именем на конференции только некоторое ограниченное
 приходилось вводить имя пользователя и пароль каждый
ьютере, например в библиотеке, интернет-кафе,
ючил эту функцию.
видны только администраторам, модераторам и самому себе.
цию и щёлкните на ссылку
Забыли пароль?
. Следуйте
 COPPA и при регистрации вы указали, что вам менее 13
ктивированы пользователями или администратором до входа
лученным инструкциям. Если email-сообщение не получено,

****

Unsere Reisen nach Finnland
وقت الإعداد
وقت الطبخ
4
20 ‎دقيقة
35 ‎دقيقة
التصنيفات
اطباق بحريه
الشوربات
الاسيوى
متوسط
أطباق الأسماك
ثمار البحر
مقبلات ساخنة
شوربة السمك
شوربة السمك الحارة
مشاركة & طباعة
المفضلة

****

## Problem statement
Search the entries for the word "только" and show every line that has it.

## Exercise result
именем на конференции только некоторое ограниченное
видны только администраторам, модераторам и самому себе.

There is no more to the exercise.